* begin Passage provided *

Chapter 9, Problem 6A

Interpretation Introduction

Interpretation:

The mole ratio used to calculate the number of moles of oxygen gas required to react completely with a given number of moles of aluminum metal needs to be determined.

Also, the mole ratio used to calculate the number of moles of the product expected if a given number of moles of aluminum metal reacts completely needs to be determined.

Concept Introduction:

The mole ratio should use to calculate how many moles of oxygen gas would be needed to react completely with a given number of moles of aluminum metal is (3 mol O₂ / 4 mol Al).

Answer to Problem 6A

The mole ratio of Al : O₂ = 4 : 3

The mole of the limiting reactant to the product = 4:2 or 2:1

Use the mole coefficient of Al since it is completely consumed in the reaction and is thus the limiting reactant.

Therefore, use the mole ratio of Al:Al₂O₃

Explanation of Solution

The mole ratio should use to calculate how many moles of oxygen gas would be needed to react completely with a given number of moles of aluminum metal is (3 mol O₂ / 4 mol Al).

* end Passage provided *
* begin Information given *

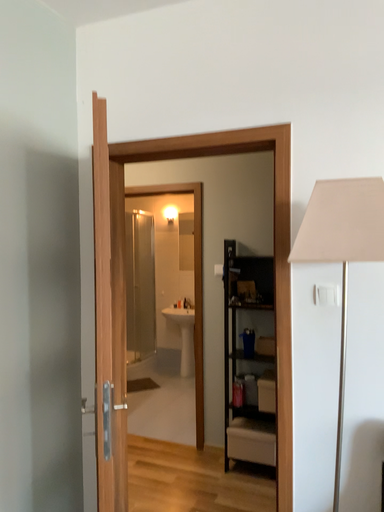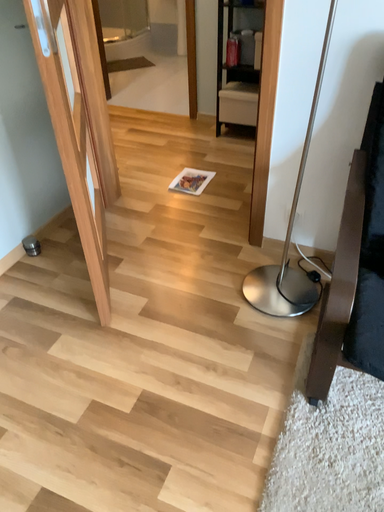
Question: How did the camera likely rotate when shooting the video?

Choices:
 (A) rotated downward
 (B) rotated upward

Answer: (A)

* end Information given *

## Objectives
- 1) Rewrite the rows from the data source as a Markdown table with the columns No. and Line, numbering each non-blank row and omitting blank ones. Leave the pictures out of the table.
- 2) Extend the worked solution on aluminum and oxygen mole ratios, picking up after its final sentence.

## Results in order
- 1)
| No. | Line |
|---|---|
| 1 | Question: How did the camera likely rotate when shooting the video? |
| 2 | Choices: |
| 3 |  (A) rotated downward |
| 4 |  (B) rotated upward |
| 5 | Answer: (A) |

- 2)
Here, 4 mol Al is used because it is stated in the balanced chemical equation that 4 moles Al react with 3 moles of O₂. So, put 4 moles Al in the denominator so that the units will cancel with the given value and mol O₂ will be left.

  $\text{mol Al×}\frac{{\text{3 mol O}}_{\text{2}}}{\text{4 mol Al}}{\text{=mol O}}_{\text{2}}$

The mole ratio uses to calculate the number of moles of product that would be expected if a given number of moles of aluminum metal reacts completely is (2 mol Al₂O₃ / 4 mol Al).

Here, used 4 mol Al because it is stated in the balanced chemical equation that 4 moles Al is needed to produce 2 mol Al₂O₃.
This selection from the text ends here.